Problems to solve:
1 - Answer these from the certification, one line each:
(a) Of which company are the signers officers?
(b) On what date is each signature dated?
(c) What title does Charles H.R. Bracken hold?
2 - List every year for which the certification says the Form 10-K presents the Company's results of operations.
3 - Please set down the part of the certification between "The foregoing certification" and "separate disclosure document.", inclusive, word for word.

Passage shown:
_ _ _ _ _ _ _

Pursuant to section 906 of the Sarbanes-Oxley Act of 2002 (subsections (a) and (b) of section 1350, chapter 63 of title 18, United States Code), each of

the undersigned officers of Liberty Global plc (the "Company"), does hereby certify, to such officer's knowledge, that:

The Annual Report on Form 10-K for the year ended December 31, 2022 (the "Form 10-K") of the Company fully complies with the requirements of
section 13(a) or 15(d) of the Securities Exchange Act of 1934 and information contained in the Form 10-K fairly presents, in all material respects, the financial
condition and results of operations of the Company as of December 31, 2022 and December 31, 2021, and for the years ended December 31, 2022, 2021 and
2020.

Dated:

February 22, 2023

Dated:

February 22, 2023

/s/ Michael T. Fries
Michael T. Fries
President and Chief Executive Officer

/s/ Charles H.R. Bracken
Charles H.R. Bracken
Executive Vice President and Chief Financial Officer

The foregoing certification is being furnished solely pursuant to section 906 of the Sarbanes-Oxley Act of 2002 (subsections (a) and (b) of section 1350,

chapter 63 of title 18, United States Code) and is not being filed as part of the Form 10-K or as a separate disclosure document.

_ _ _ _ _ _ _

Data for analysis:

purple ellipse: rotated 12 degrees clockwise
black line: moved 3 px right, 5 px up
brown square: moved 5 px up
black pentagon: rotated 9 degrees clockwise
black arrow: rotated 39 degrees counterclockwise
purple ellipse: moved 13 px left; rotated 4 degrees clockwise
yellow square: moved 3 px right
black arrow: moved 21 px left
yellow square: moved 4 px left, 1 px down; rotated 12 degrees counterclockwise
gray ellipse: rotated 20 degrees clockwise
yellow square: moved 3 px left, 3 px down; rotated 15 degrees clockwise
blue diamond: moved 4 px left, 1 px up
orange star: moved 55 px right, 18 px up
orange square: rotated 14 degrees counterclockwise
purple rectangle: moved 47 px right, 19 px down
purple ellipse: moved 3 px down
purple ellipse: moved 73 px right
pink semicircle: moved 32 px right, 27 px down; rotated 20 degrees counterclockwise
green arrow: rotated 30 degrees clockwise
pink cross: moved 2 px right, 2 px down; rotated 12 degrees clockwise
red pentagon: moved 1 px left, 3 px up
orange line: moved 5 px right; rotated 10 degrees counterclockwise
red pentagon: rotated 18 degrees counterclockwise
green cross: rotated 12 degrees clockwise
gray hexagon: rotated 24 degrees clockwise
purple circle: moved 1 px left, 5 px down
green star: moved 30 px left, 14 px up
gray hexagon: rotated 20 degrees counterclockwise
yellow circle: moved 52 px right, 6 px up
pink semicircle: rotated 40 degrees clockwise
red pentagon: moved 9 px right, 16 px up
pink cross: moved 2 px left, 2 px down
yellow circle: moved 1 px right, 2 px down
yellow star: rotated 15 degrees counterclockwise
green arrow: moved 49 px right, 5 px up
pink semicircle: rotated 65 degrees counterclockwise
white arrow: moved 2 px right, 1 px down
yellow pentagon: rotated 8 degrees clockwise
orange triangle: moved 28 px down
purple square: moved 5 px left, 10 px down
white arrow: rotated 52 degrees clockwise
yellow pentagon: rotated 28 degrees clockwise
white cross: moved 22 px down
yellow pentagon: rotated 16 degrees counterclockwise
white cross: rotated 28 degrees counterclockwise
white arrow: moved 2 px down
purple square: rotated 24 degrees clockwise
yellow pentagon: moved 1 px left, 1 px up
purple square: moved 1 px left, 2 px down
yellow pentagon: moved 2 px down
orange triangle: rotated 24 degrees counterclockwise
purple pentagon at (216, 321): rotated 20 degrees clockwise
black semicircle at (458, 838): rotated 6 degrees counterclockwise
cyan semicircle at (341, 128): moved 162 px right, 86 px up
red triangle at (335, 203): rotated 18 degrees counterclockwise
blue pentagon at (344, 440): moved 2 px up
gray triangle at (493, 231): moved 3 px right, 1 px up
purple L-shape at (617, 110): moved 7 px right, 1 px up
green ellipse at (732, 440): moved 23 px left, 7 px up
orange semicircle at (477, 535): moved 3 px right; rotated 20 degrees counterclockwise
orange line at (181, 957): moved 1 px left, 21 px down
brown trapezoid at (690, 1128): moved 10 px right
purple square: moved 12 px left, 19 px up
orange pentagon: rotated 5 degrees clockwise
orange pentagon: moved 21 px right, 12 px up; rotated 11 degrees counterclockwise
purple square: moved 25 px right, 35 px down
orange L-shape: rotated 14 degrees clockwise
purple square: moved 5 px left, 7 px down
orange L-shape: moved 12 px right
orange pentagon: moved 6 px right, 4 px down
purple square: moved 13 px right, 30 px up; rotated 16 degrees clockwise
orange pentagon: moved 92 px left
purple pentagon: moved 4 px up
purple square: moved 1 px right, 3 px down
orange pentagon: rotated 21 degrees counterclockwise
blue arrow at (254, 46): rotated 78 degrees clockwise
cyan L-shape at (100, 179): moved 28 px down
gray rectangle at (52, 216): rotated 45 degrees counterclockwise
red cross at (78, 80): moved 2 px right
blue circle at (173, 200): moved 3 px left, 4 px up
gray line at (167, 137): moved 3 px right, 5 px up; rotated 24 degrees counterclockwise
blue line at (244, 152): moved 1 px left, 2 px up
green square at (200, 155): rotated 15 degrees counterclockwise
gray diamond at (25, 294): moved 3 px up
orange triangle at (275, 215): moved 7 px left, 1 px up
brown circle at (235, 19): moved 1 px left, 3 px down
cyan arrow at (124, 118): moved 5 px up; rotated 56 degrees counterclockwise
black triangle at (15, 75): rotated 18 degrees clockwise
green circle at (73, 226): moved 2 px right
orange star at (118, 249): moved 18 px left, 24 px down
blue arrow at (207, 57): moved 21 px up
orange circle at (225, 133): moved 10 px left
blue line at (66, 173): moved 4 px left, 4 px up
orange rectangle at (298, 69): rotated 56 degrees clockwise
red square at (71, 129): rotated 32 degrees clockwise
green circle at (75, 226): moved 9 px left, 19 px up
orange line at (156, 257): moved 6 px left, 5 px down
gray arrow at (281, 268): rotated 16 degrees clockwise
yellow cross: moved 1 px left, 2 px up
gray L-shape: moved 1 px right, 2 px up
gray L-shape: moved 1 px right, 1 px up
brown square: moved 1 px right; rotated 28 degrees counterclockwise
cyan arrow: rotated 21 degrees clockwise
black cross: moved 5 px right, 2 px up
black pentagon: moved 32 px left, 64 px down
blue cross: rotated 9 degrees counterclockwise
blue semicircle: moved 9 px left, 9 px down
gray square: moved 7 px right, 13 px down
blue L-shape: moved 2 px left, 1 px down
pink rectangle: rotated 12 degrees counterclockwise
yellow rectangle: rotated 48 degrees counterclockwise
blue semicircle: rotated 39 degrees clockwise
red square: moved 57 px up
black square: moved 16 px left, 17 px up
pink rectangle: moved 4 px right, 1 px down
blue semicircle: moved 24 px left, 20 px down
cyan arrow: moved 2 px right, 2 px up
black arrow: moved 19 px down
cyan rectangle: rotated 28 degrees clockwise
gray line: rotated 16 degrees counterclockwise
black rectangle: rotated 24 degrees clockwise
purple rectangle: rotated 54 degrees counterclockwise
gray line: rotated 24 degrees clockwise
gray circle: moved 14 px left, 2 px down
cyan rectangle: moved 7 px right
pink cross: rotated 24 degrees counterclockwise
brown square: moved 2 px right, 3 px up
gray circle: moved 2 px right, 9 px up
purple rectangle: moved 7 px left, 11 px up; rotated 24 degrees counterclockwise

_ _ _ _ _ _ _

Responses to the exercise:
1 -
(a) Liberty Global plc
(b) February 22, 2023
(c) Executive Vice President and Chief Financial Officer

2 - 2022, 2021, 2020

3 -
The foregoing certification is being furnished solely pursuant to section 906 of the Sarbanes-Oxley Act of 2002 (subsections (a) and (b) of section 1350,

chapter 63 of title 18, United States Code) and is not being filed as part of the Form 10-K or as a separate disclosure document.